In British Columbia, the members of the Law Society acted long ago to recognize and deal effectively with the dilemma. On January 1, 1948 all members of the Law Society of British Columbia were enrolled as members of the Canadian Bar Association. Alfred Watts, QC, records the further evolution of this relationship in his book “History of the Legal Profession in British Columbia 1869-1984”, at page 23:

“...C.C. Locke, QC, a Bencher, later President of the CBABC, later Treasurer and now Mr. Justice Locke presented a very comprehensive letter on the future of the Society to the then Treasurer, C.D. McQuarrie, QC, dated November 23, 1967, suggesting a delineation of responsibility between the Law Society and the local section of the Canadian Bar Association – a sentiment which was similarly expressed by the retiring President of the Vancouver Bar Association, J.D. Taggart, QC, now Mr. Justice Taggart. The suggestions of Locke and Taggart were canvassed at special meetings of the Benchers and it was decided that certain non-statutory duties should be passed to some other body, and while possible new organizations were considered the B.C. Branch became the recipient commencing with the responsibility for law reform and continuing legal education in 1968.”

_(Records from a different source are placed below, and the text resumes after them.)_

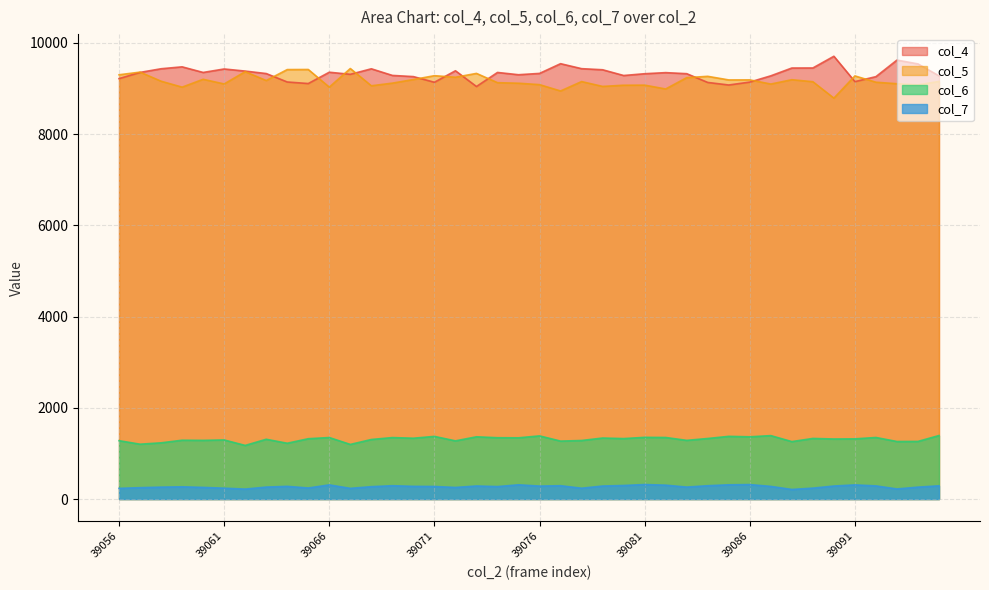

How many lines are shown in the chart?

4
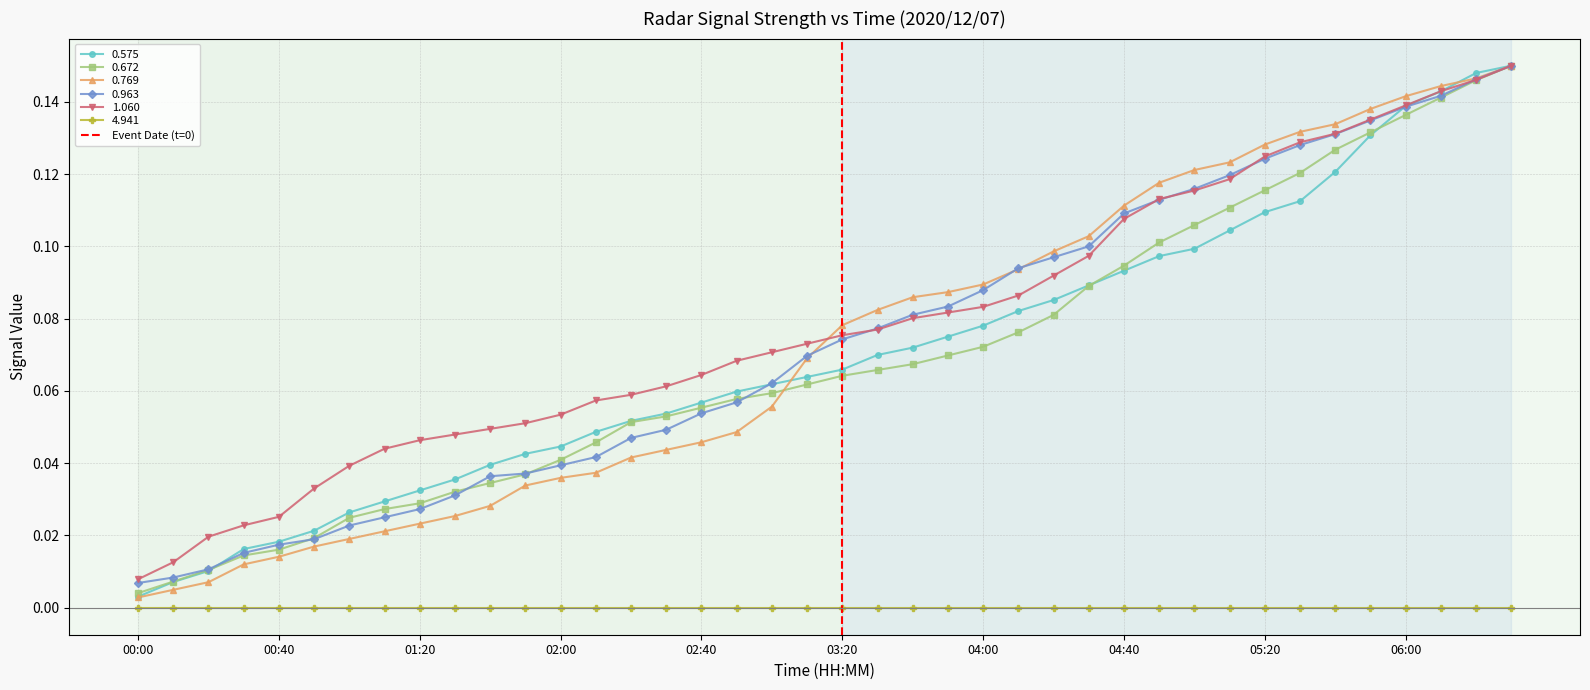

True or false: 4.941 and 0.963 cross at least once.

False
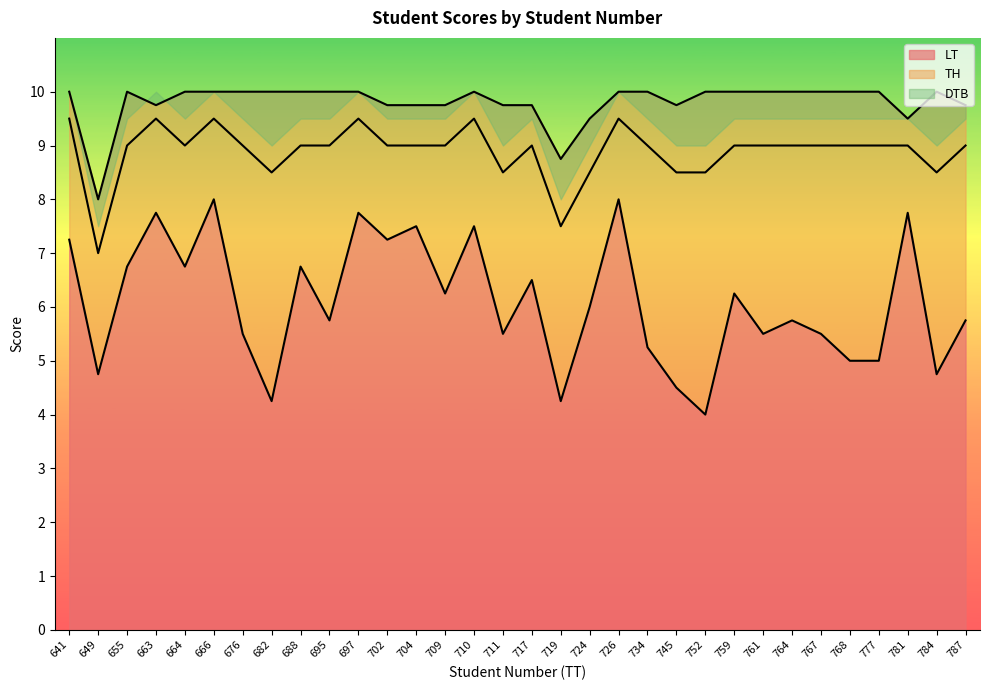

True or false: LT has a value of 6.0 at 724.

True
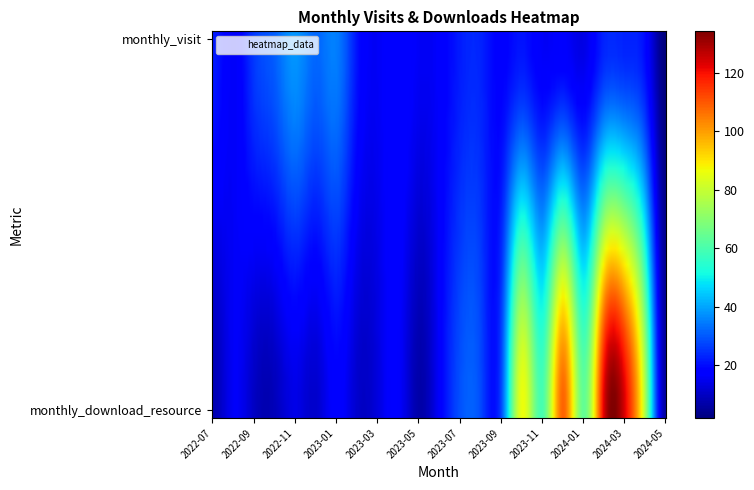

How many data points in 2024-03 are less than 123?

1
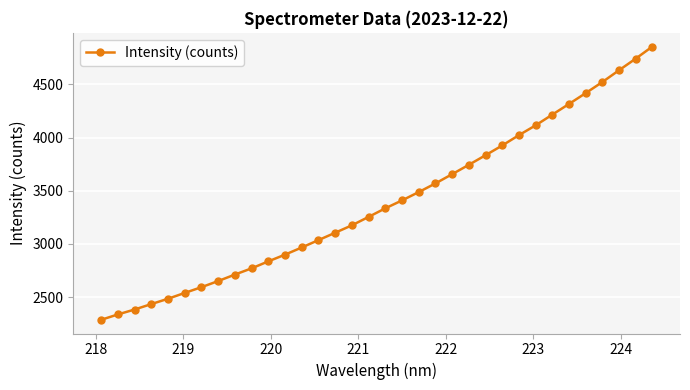

True or false: there are more than 1 points higher than both neighbors.

False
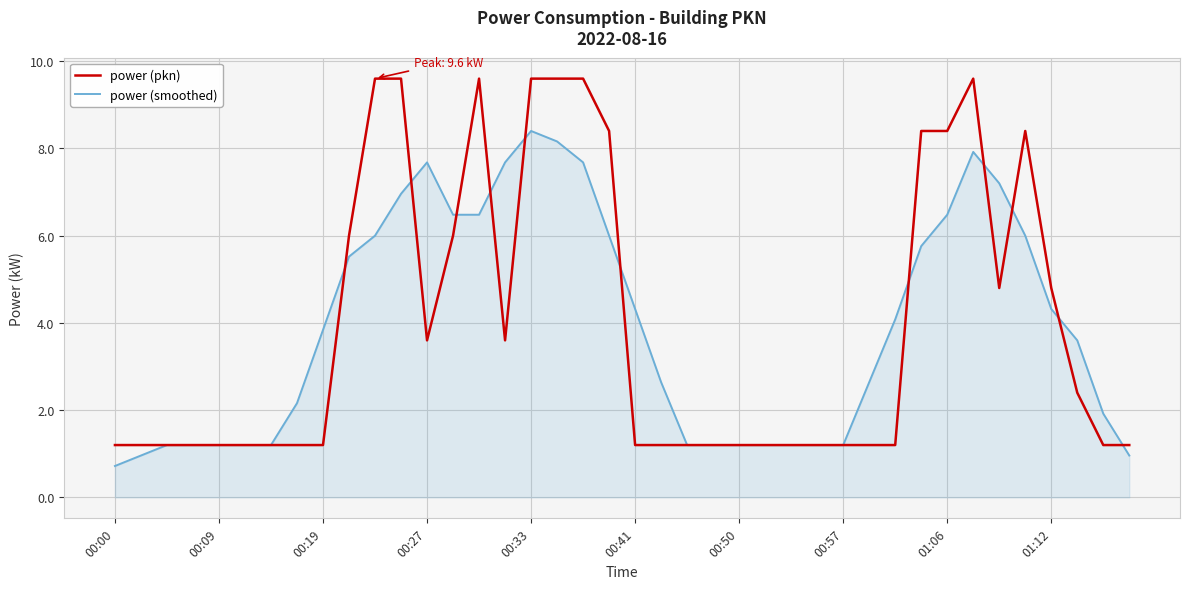

Which series has the largest range (max minus min)?

power (pkn)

Mr. Watts concluded that as a result the Law Society enhanced its overall capability and, in promoting the effectiveness of the B.C. Branch, produced a better-rounded profession on both a provincial and national basis.

The primary mandate for the Canadian Bar Association was and continues to be “lawyers for lawyers.”

What is clear from the developing international debate is that there is a move toward the division of functions now being mandated to the Law Society of New South Wales. We can be proud that B.C. lawyers recognized so long ago the importance of a division of responsibilities between the Law Society of B.C. and the Canadian Bar Association, allowing both organizations to effectively fulfil their respective mandates.